▶ _Görev 1_
Aşağıdaki incelenecek metne göre (a), (b) ve (c) ifadelerinin metinle uyuşup uyuşmadığını belirtin. Her biri için evet ya da hayır deyin ve kararı belirleyen sözleri metinden değiştirmeden alıntılayın.
(a) Yazar, kitabın yazım aşamasına birebir tanık olmuştur.
(b) Kitabın kapağında tahta oyuncağın tamamı görünmektedir.
(c) Yazarın heyecanı kitabı okudukça artmıştır.
----- İncelenecek Metin -----
Salı, Mayıs 02, 2006

zaman kaybolmazz

(Baslamadan Ilber'e ozel not: Surada konusmusuz oyuncak hakkinda ya, kapakta bir kismi gorunuyor o tahta oyuncagin.)

Ilber hocamin kitabini heyecanla okumaya basladim, okudukca balon gibi sondu heyecanim. Kitabin yazim asamasina birebir sahit olmus bir insan olarak cok da birsey beklemem dogru degildi aslinda ama bu kadar da kotu ve kuru bir anlatim beklemiyordum. Bu kadar renkli, hos, yasadigi herseyi muhtesem hikaye eden bir 'malzeme'den nasil boyle can sikici bir soylesi cikti hic anlamadim.
----- Verilen Kayıtlar -----
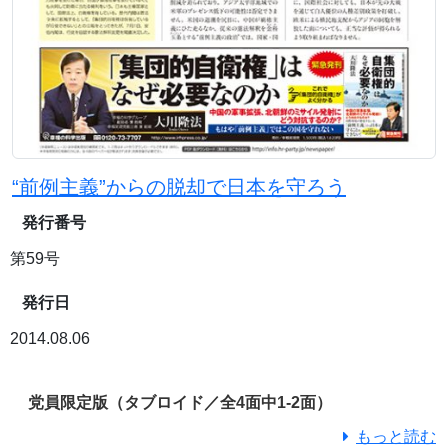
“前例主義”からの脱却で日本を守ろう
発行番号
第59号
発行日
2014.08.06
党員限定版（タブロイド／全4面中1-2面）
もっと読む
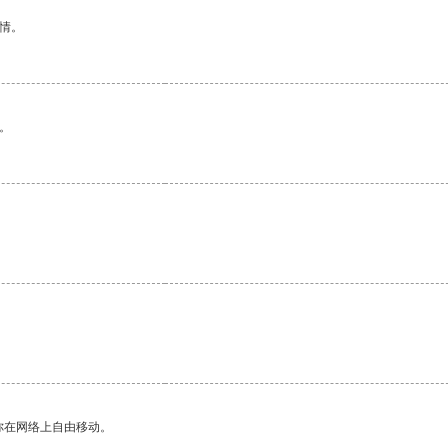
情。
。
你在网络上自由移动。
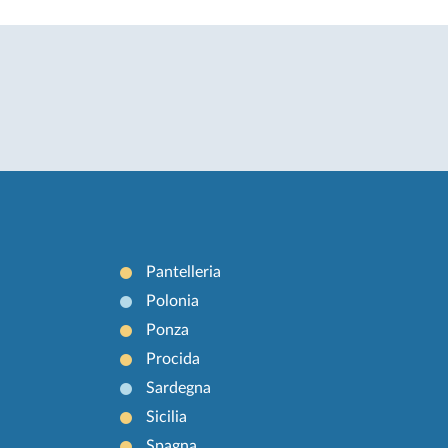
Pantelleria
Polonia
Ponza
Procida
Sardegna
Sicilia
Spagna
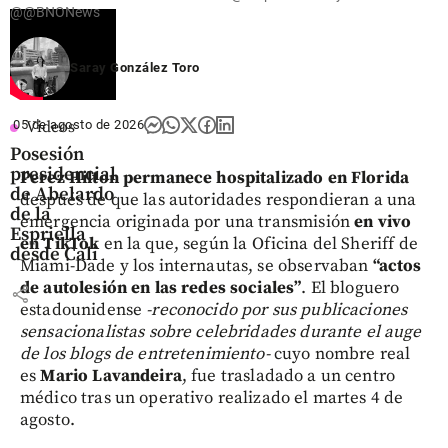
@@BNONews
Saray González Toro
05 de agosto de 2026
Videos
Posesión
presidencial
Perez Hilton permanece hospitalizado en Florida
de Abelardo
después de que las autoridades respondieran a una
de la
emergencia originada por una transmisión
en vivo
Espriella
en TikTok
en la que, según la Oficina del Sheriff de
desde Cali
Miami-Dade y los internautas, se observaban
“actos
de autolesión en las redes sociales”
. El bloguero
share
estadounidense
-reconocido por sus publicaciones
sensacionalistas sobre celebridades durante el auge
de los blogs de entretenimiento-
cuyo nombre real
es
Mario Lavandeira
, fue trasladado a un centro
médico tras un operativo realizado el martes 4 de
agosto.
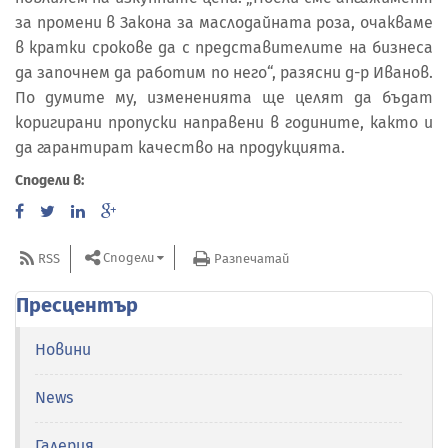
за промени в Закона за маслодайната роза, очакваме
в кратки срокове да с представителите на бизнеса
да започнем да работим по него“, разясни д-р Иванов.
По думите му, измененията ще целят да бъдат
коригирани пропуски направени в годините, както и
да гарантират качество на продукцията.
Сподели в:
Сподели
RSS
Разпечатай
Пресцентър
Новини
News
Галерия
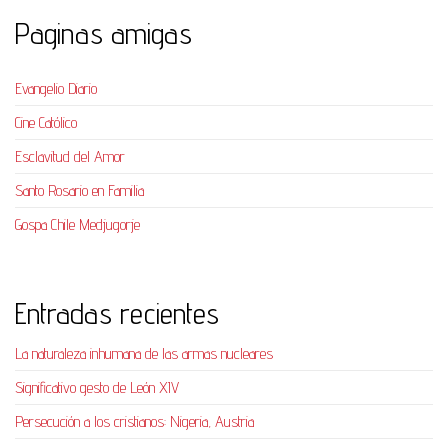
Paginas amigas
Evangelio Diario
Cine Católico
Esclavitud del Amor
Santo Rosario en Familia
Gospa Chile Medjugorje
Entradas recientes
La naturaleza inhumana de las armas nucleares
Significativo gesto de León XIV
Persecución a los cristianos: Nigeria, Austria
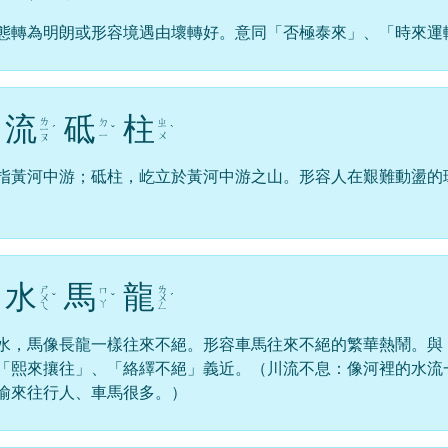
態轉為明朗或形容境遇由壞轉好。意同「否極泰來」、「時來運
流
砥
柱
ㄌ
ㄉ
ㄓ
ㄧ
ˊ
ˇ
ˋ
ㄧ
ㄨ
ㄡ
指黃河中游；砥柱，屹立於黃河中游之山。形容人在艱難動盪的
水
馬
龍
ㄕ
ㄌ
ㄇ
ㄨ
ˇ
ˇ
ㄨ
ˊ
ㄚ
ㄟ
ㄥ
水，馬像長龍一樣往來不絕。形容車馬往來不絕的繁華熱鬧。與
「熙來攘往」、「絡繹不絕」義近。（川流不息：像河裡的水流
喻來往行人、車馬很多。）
-----
▶ _Görev 2_
Lütfen kayıtlarda "Paginas amigas" ifadesinin geçtiği satırdan kayıtların sonuna kadar uzanan satırları, iki ucu da dahil ederek ve boş satırları atlayarak numaralı liste hâlinde ifade edin. Resimleri yanıta almayın.

▶ _Yanıtınız 1_
(a) Evet: "Kitabin yazim asamasina birebir sahit olmus bir insan olarak"
(b) Hayır: "kapakta bir kismi gorunuyor o tahta oyuncagin"
(c) Hayır: "okudukca balon gibi sondu heyecanim"

▶ _Yanıtınız 2_
1. Paginas amigas
2. Evangelio Diario
3. Cine Católico
4. Esclavitud del Amor
5. Santo Rosario en Familia
6. Gospa Chile Medjugorje
7. Entradas recientes
8. La naturaleza inhumana de las armas nucleares
9. Significativo gesto de León XIV
10. Persecución a los cristianos: Nigeria, Austria
11. 態轉為明朗或形容境遇由壞轉好。意同「否極泰來」、「時來運
12. 流
13. 砥
14. 柱
15. ㄌ
16. ㄉ
17. ㄓ
18. ㄧ
19. ˊ
20. ˇ
21. ˋ
22. ㄧ
23. ㄨ
24. ㄡ
25. 指黃河中游；砥柱，屹立於黃河中游之山。形容人在艱難動盪的
26. 水
27. 馬
28. 龍
29. ㄕ
30. ㄌ
31. ㄇ
32. ㄨ
33. ˇ
34. ˇ
35. ㄨ
36. ˊ
37. ㄚ
38. ㄟ
39. ㄥ
40. 水，馬像長龍一樣往來不絕。形容車馬往來不絕的繁華熱鬧。與
41. 「熙來攘往」、「絡繹不絕」義近。（川流不息：像河裡的水流
42. 喻來往行人、車馬很多。）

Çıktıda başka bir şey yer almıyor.